Hayat güzeldi; dalda elma, denizde balık. Sevmek, sevilmek kahkahalar arasında akşam sefaları. Denizde püfür püfür esen rüzgar, sudan çıkınca içilen cigara. Sevdiğin kadını öpmek, sevdiğin adamı öpmek. Bir bebeğin elini tutmak, onun senin elini tutması. Dalda yuva yapan kuşların yavrularının olması, bahçedeki kedinin doğurması. Bir kadehten sonra unutulan dertler, dertleri adamdan saymamak güzeldi.Mahçup bir gülüş, çapkın bir bakış, şehvetle gerilen dudaklar. Aşkın acısı, acının şiddeti, bir yaz vakti bahçede uyuyakalmak güzeldi. Ansızın hesapsız, kitapsız çıkılan seyahatler. O seyahatlerde yeni insanlar tanımak harikaydı . Hepsi güzeldi , sonunda ölüm olmasa.
Devrime inanmış militan. İdam sehpasında sehpasını kendi tekmeleyen Deniz. Yaşından çok şey bilen kızlar. Bağımsızlığa inanmış oğlanlar. Ankara’da Kalpakla adamların olduğunu bilmek, buna inanmak. Dağa, taşa Mustafa Kemal’in sinmesi güzeldir.

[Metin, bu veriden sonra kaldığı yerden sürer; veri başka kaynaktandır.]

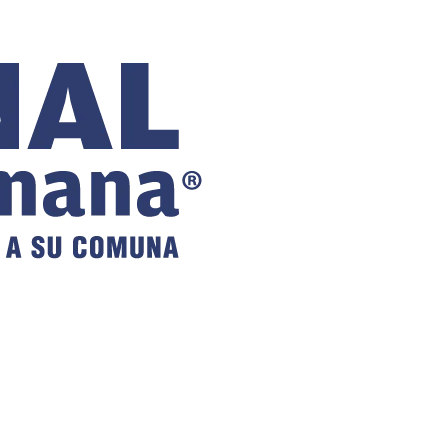
COMUNAL
DE VILLA
ALEMANA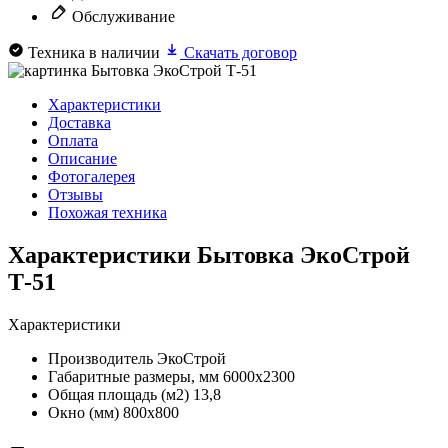
Обслуживание
Техника в наличии
Скачать договор
Характеристики
Доставка
Оплата
Описание
Фотогалерея
Отзывы
Похожая техника
Характеристики Бытовка ЭкоСтрой
Т-51
Характеристики
Производитель
ЭкоСтрой
Габаритные размеры, мм
6000х2300
Общая площадь (м2)
13,8
Окно (мм)
800х800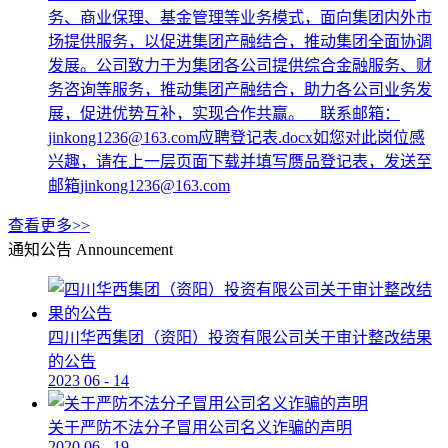
务、商业保理、基金管理等业务模式，面向集团内外市
场提供服务，以促进集团产融结合，推动集团全面协调
发展。公司致力于为集团各公司提供综合金融服务、财
务咨询等服务，推动集团产融结合，助力各公司业务发
展，促进优势互补，实现合作共赢。 联系邮箱：
jinkong1236@163.com应聘登记表.docx如您对此岗位感
兴趣，请在上一层页面下载并填写赝品登记表，发送至
邮箱jinkong1236@163.com
查看更多>>
通知公告
Announcement
四川华西集团（资阳）投资有限公司关于审计整改结果
的公告
2023
06
-
14
关于严防不法分子冒用公司名义诈骗的声明
2020
06
-
19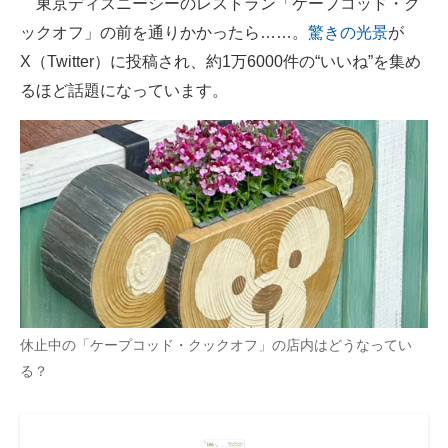
東京ディズニーシーのレストラン「ケープコッド・ク
ックオフ」の前を通りかかったら……。
驚きの光景
が
ITの今と未来を見通す
X（Twitter）に投稿され、約1万6000件の“いいね”を集め
スマホと通信の最新トレンド
るほど話題になっています。
進化するPCとデバイスの未来
好きが集まる 比べて選べる
ビジネスと働き方のヒント
AI活用のいまが分かる
企業ITのトレンドを詳説
経営リーダーのコミュニティ
休止中の「ケープコッド・クックオフ」の店内はどうなってい
る？
マーケ×ITの今がよく分かる
ITエンジニア向け専門サイト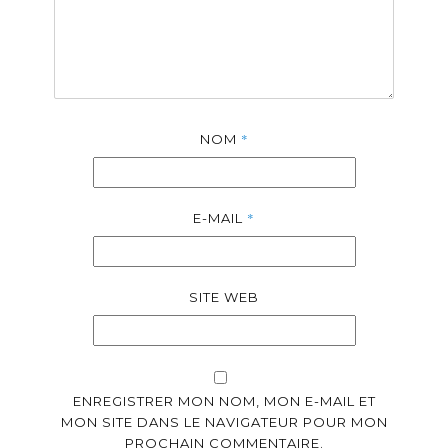
*
NOM
*
E-MAIL
SITE WEB
ENREGISTRER MON NOM, MON E-MAIL ET
MON SITE DANS LE NAVIGATEUR POUR MON
PROCHAIN COMMENTAIRE.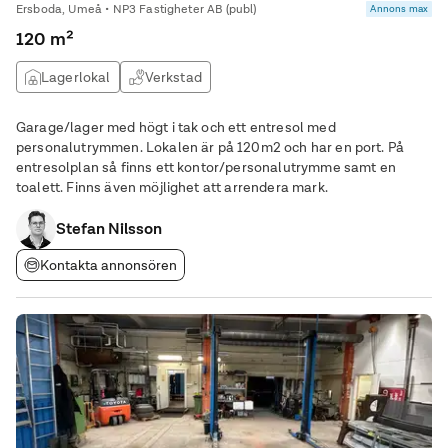
Ersboda, Umeå • NP3 Fastigheter AB (publ)
Annons max
120 m²
Lagerlokal
Verkstad
Garage/lager med högt i tak och ett entresol med
personalutrymmen. Lokalen är på 120m2 och har en port. På
entresolplan så finns ett kontor/personalutrymme samt en
toalett. Finns även möjlighet att arrendera mark.
Stefan Nilsson
Kontakta annonsören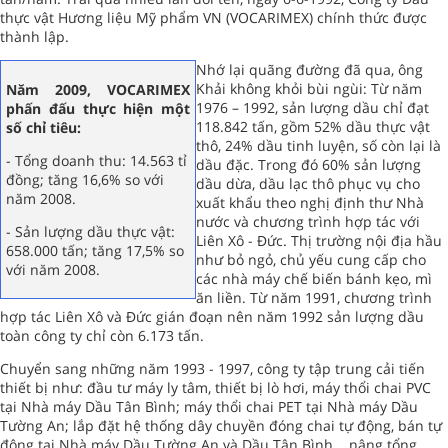
thực vật Hương liệu Mỹ phẩm VN (VOCARIMEX) chính thức được
thành lập.
Nhớ lại quãng đường đã qua, ông
Khải không khỏi bùi ngùi: Từ năm
Năm 2009, VOCARIMEX
1976 – 1992, sản lượng dầu chỉ đạt
phấn đấu thực hiện một
118.842 tấn, gồm 52% dầu thực vật
số chỉ tiêu:
thô, 24% dầu tinh luyện, số còn lại là
- Tổng doanh thu: 14.563 tỉ
dầu đặc. Trong đó 60% sản lượng
đồng; tăng 16,6% so với
dầu dừa, dầu lạc thô phục vụ cho
năm 2008.
xuất khẩu theo nghị định thư Nhà
nước và chương trình hợp tác với
- Sản lượng dầu thực vật:
Liên Xô - Đức. Thị trường nội địa hầu
658.000 tấn; tăng 17,5% so
như bỏ ngỏ, chủ yếu cung cấp cho
với năm 2008.
các nhà máy chế biến bánh kẹo, mì
ăn liền. Từ năm 1991, chương trình
hợp tác Liên Xô và Đức gián đoạn nên năm 1992 sản lượng dầu
toàn công ty chỉ còn 6.173 tấn.
Chuyển sang những năm 1993 - 1997, công ty tập trung cải tiến
thiết bị như: đầu tư máy ly tâm, thiết bị lò hơi, máy thổi chai PVC
tại Nhà máy Dầu Tân Bình; máy thổi chai PET tại Nhà máy Dầu
Tường An; lắp đặt hệ thống dây chuyền đóng chai tự động, bán tự
động tại Nhà máy Dầu Tường An và Dầu Tân Bình... nâng tổng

Kimi daha çok yaşayacağını düşündü. Kimi uzun planlarını yeni yapmıştı. Bazısı intikamını alacak bazısı tuzağını kuracaktı. Kimi askerden dönünce evlenecekti, kimi yoldan geldiğinde. Hiç ölmeyeceğini düşünen, ölümün başkaları için olduğunu düşünen, yüz bin yıl yaşayacağını düşünenler de oldu.
Ama tek bir gerçek var ki. Her ölen pişman ölür . Sadece kendi bilir onun içinde onu yakan bu ıstırabın ne olduğunu. Hükümdar da köle de aynı hasretle ölür, insan olmanın acizliği karşısında.